The government recently announced that an additional €200 million in lending would be made available through the Future Growth Loan Scheme. Following further negotiations with the EIB Group, agreement has been secured to increase the ceiling of additional lending from €200 million to €500 million, thus enabling a much greater number of businesses to be supported.
An amendment to the legislation which underpins the scheme is necessary in order to secure the additional €500 million in lending through the scheme.
Long-term loans
Minister Humphreys said: “The Future Growth Loan Scheme provides long-term loans of eight to 10 years to businesses at low interest rates. There has been huge demand for the scheme and this €500 million expansion will allow us to further support the needs of SMEs including primary producers, impacted by COVID-19. The long-term nature of these loans is particularly important for businesses as they plan for recovery.

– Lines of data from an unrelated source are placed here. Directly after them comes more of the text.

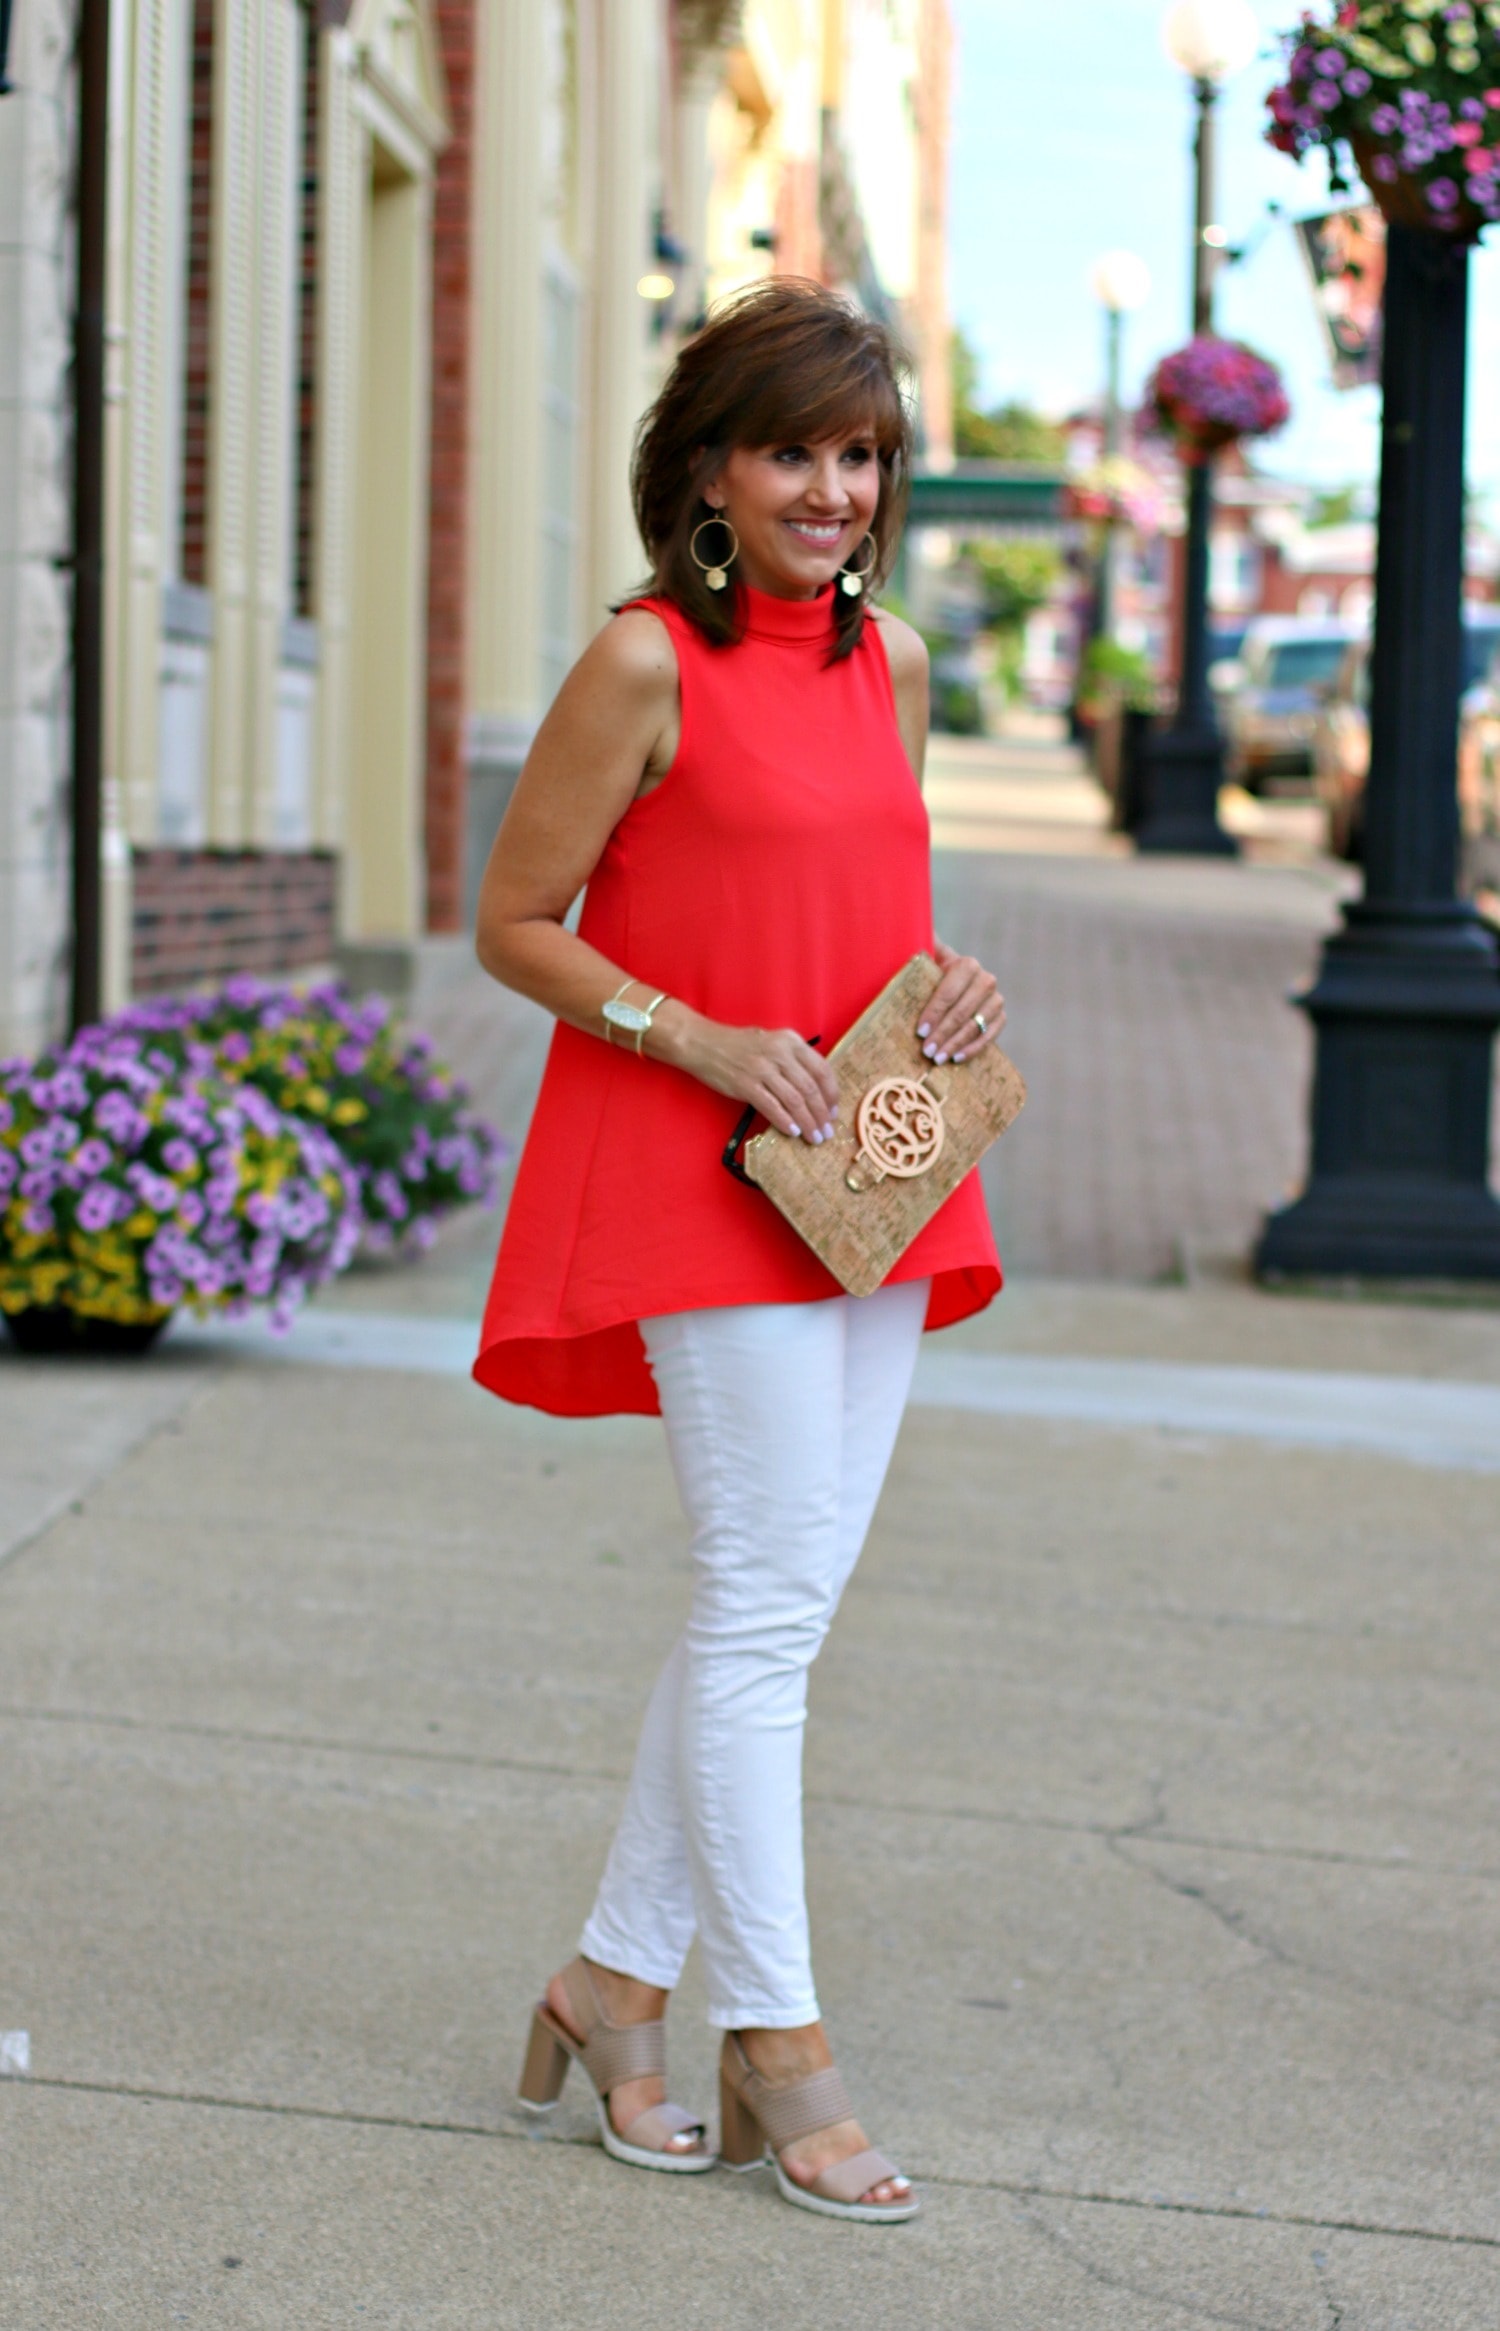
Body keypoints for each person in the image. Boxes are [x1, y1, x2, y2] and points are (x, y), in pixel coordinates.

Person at [473, 279, 1005, 2223]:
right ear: (709, 463)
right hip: (697, 1169)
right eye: (794, 448)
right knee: (767, 1605)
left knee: (768, 1608)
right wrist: (689, 1032)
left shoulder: (904, 666)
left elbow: (862, 908)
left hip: (871, 1166)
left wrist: (937, 994)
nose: (833, 488)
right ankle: (775, 2034)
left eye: (861, 456)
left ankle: (612, 1982)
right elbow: (515, 921)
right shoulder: (641, 665)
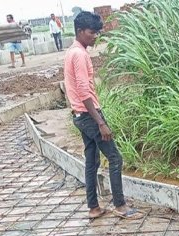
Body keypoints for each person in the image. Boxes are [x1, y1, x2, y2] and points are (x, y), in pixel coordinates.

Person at [64, 11, 140, 220]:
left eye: (97, 32)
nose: (95, 36)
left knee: (92, 161)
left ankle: (94, 208)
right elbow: (83, 91)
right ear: (80, 31)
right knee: (115, 158)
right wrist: (100, 122)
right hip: (89, 115)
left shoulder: (72, 51)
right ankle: (120, 206)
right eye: (92, 32)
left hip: (79, 114)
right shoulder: (79, 55)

“The expansion of the Microfinance COVID-19 Loan Fund together with the €500 million Future Growth Loan Scheme will provide further liquidity to SMEs as they work to reopen their doors and get back on their feet.
“Every effort has been made by my department to get this legislation drafted and published as quickly as possible. The legislation is now ready-to-go and I hope that it can be enacted as quickly as possible once a new government is formed so that businesses can get access to this vital liquidity.”